Leading and Listening

A life in sports is destined to be busy. But Maddon told students that a little stillness is essential when you’re the manager. His key advice for effective leadership: “You need to be a good listener.”

“I treat people the way I want to be treated,” said Maddon.

In terms of the athletes, if they know you’re looking out for them, that allows them to stay focused on their job – the game. So what do you do when it’s time to be quiet, pay attention and give support?

“You give them everything you got,” said Maddon.

Meeting the Press and Publicly Relating 

Maddon listens and leans on his public relations team, getting what he needs to succeed from their knowledge.

“I like to bounce things off them first before I take questions. I especially like to talk with them when I’m upset,” said Maddon.

Maddon picks people who aren’t going to say “Yes” to him. “I love when people tell me they don’t agree with me.”

two men speaking on a computer screen
(Above) Trent Rush ’14 leads the discussion with (below) Angels Manager Joe Maddon.

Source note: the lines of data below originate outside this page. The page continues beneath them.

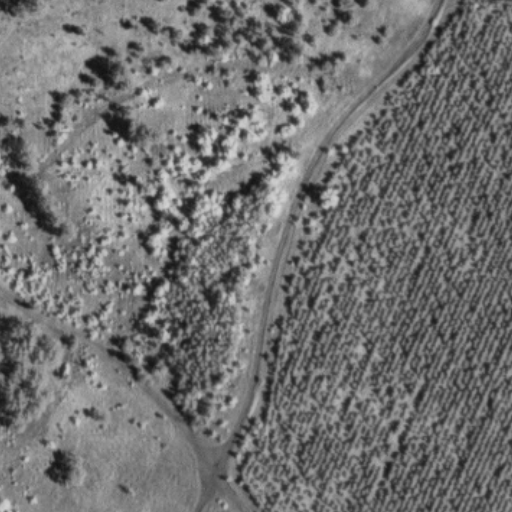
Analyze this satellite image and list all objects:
road: (278, 238)
road: (139, 383)
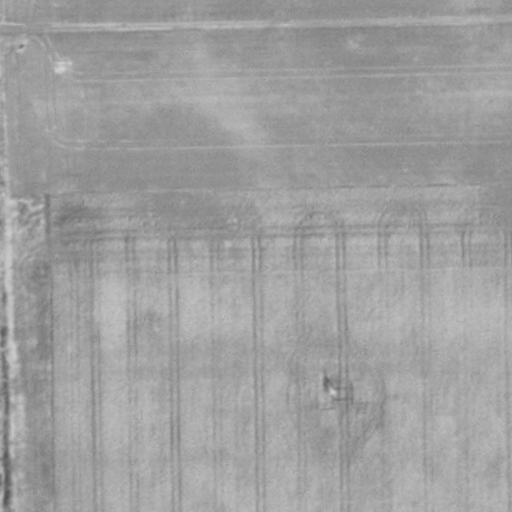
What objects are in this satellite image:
power tower: (332, 394)
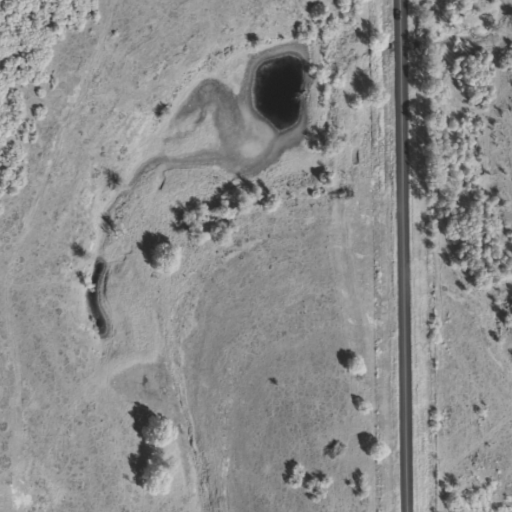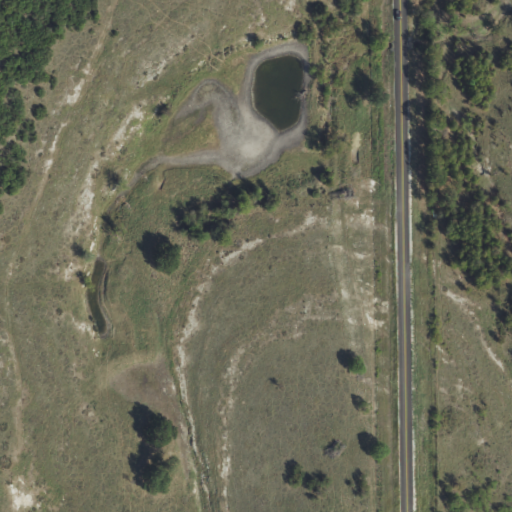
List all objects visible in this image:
road: (405, 256)
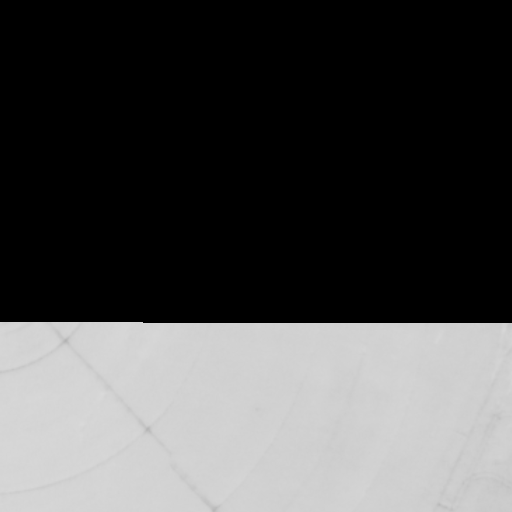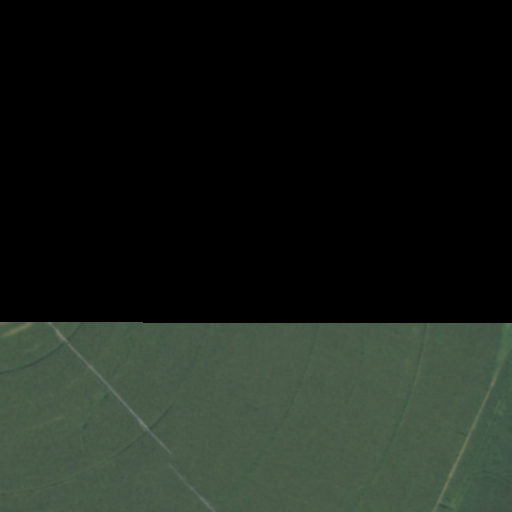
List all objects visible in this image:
road: (469, 19)
road: (460, 235)
crop: (229, 261)
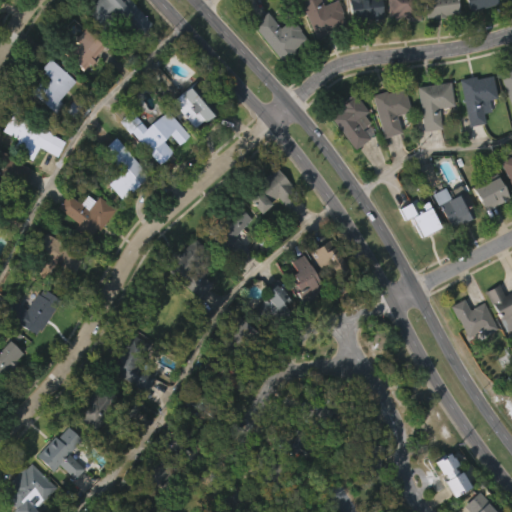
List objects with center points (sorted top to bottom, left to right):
building: (194, 2)
road: (201, 3)
building: (474, 4)
building: (399, 8)
building: (438, 8)
building: (363, 9)
building: (503, 12)
building: (123, 14)
building: (318, 15)
building: (471, 27)
road: (17, 30)
building: (274, 33)
building: (394, 35)
building: (357, 41)
building: (436, 42)
building: (87, 43)
building: (113, 48)
building: (316, 50)
building: (274, 73)
building: (507, 82)
building: (54, 83)
building: (80, 88)
building: (476, 98)
building: (197, 102)
building: (429, 103)
building: (83, 105)
building: (387, 109)
building: (352, 122)
building: (48, 123)
building: (505, 124)
building: (157, 133)
building: (472, 134)
building: (30, 137)
road: (75, 139)
building: (429, 140)
building: (189, 143)
building: (385, 147)
road: (427, 149)
building: (347, 159)
building: (12, 169)
building: (125, 169)
road: (209, 170)
building: (506, 170)
building: (154, 173)
building: (26, 175)
building: (270, 192)
building: (486, 193)
building: (119, 206)
building: (453, 206)
building: (506, 207)
building: (12, 208)
building: (0, 209)
building: (88, 213)
road: (368, 213)
building: (419, 217)
building: (266, 229)
building: (486, 230)
building: (229, 232)
road: (347, 235)
building: (449, 243)
building: (402, 248)
building: (81, 252)
building: (59, 255)
building: (420, 257)
road: (461, 264)
building: (326, 266)
building: (189, 268)
building: (227, 271)
building: (304, 279)
building: (53, 295)
building: (323, 296)
building: (272, 303)
building: (500, 306)
building: (185, 307)
building: (34, 311)
building: (301, 317)
building: (470, 318)
building: (235, 339)
building: (270, 340)
building: (499, 343)
building: (25, 352)
road: (192, 353)
building: (8, 355)
building: (468, 355)
road: (295, 358)
building: (134, 363)
road: (318, 364)
building: (237, 368)
building: (216, 379)
building: (6, 393)
building: (127, 400)
building: (197, 406)
building: (106, 407)
building: (315, 409)
building: (172, 440)
building: (90, 444)
building: (123, 448)
building: (318, 448)
building: (61, 452)
building: (282, 464)
building: (155, 472)
building: (450, 472)
building: (285, 480)
building: (27, 488)
building: (57, 490)
road: (400, 490)
building: (441, 502)
building: (478, 504)
building: (24, 507)
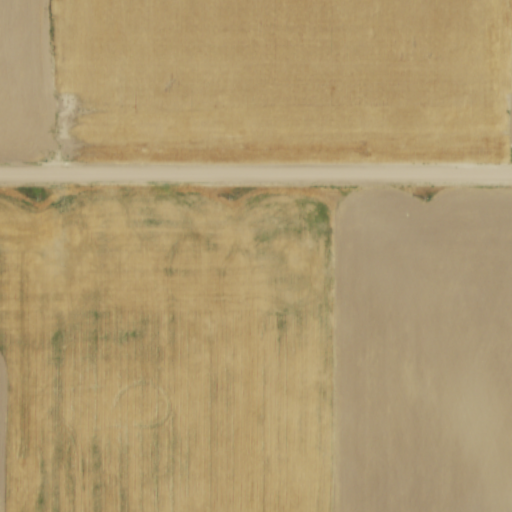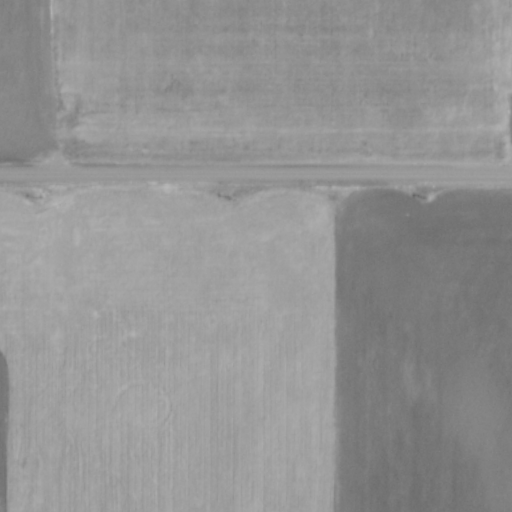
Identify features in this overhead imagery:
crop: (256, 78)
road: (256, 177)
crop: (255, 354)
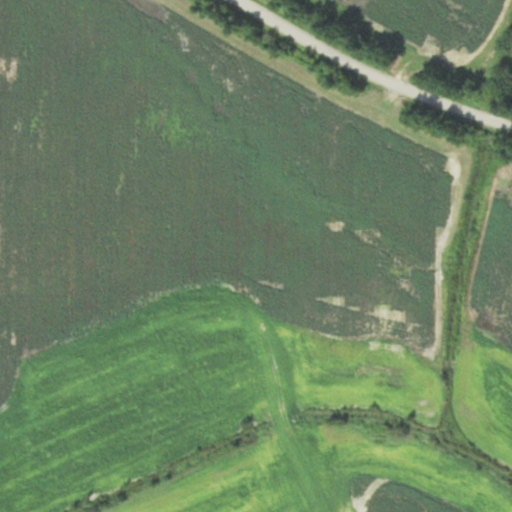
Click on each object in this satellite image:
road: (368, 75)
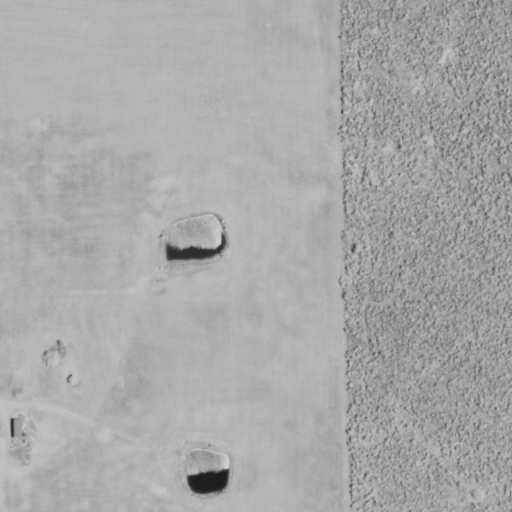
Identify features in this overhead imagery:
building: (15, 428)
building: (16, 429)
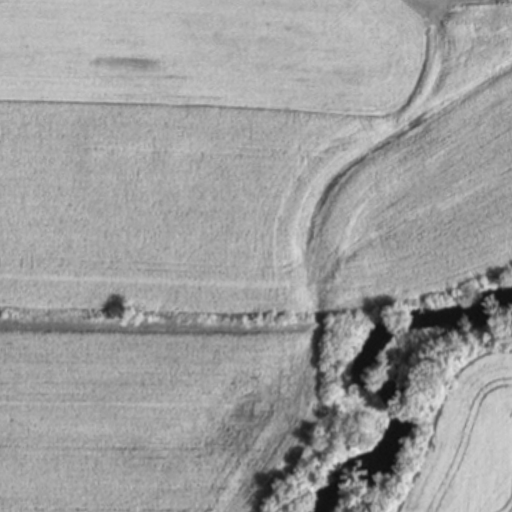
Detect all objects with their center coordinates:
crop: (251, 153)
river: (367, 377)
crop: (146, 414)
crop: (467, 447)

However – there is one place where there is no room for arguing: positive connections to community. In the same way that community engagement plays a crucial role at Chapman, charitable works and deep community connections are vital to Maddon through his Respect 90 charitable foundation.

A big part of the success? A talented and motivated team public relations team – not unlike the students in attendance – saying yes to making the right, successful connections.

Run the Bases

So, what is it that makes a good student, and a good team, for that matter?

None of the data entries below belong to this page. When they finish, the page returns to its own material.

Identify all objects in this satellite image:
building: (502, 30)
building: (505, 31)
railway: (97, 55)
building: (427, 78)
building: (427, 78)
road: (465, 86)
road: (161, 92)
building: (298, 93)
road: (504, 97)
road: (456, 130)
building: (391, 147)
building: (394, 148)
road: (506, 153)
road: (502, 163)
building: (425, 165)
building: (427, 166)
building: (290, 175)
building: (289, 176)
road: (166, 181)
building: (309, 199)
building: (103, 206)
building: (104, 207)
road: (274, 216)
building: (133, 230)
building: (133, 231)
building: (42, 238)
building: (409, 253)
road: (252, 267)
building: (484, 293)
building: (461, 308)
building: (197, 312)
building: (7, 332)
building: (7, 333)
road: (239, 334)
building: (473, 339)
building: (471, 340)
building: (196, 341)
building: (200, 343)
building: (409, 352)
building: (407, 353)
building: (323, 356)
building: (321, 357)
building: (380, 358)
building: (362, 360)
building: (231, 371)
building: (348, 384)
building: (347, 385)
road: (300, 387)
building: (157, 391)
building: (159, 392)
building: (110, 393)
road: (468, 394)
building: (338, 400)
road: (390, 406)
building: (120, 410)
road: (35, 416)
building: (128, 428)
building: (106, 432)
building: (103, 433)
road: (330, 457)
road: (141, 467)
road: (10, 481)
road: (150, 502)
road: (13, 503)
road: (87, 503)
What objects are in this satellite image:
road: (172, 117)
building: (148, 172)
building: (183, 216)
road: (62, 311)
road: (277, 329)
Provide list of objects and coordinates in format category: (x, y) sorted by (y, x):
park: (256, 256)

For Maddon, it’s the lack of fear that strengthens a team and builds camaraderie on and off the field – it’s what holds them together when it gets hard.

“Fearlessness,” Maddon says. “Courage is the quality that ensures the ability to have all the others – without courage, it’s hard to be loyal.”

For Doug Aiken, it’s dedication and a drive to do more – a hallmark of the Chapman students in attendance. Here’s the curveball of this class: none of the students were enrolled in an active course.

“I really feel it speaks to the quality and dedication of Chapman students that they came,” said Doug Aiken. “There was no class credit – and they are all past students of mine, who took the time to show up.”

And for De Vries? She feels that this unique class gave students a chance to boldly engage and be a part of something special.

The class has become a winning highlight for her final semester, she said.

“We all came together for that call – it was an extraordinary thing,” said De Vries.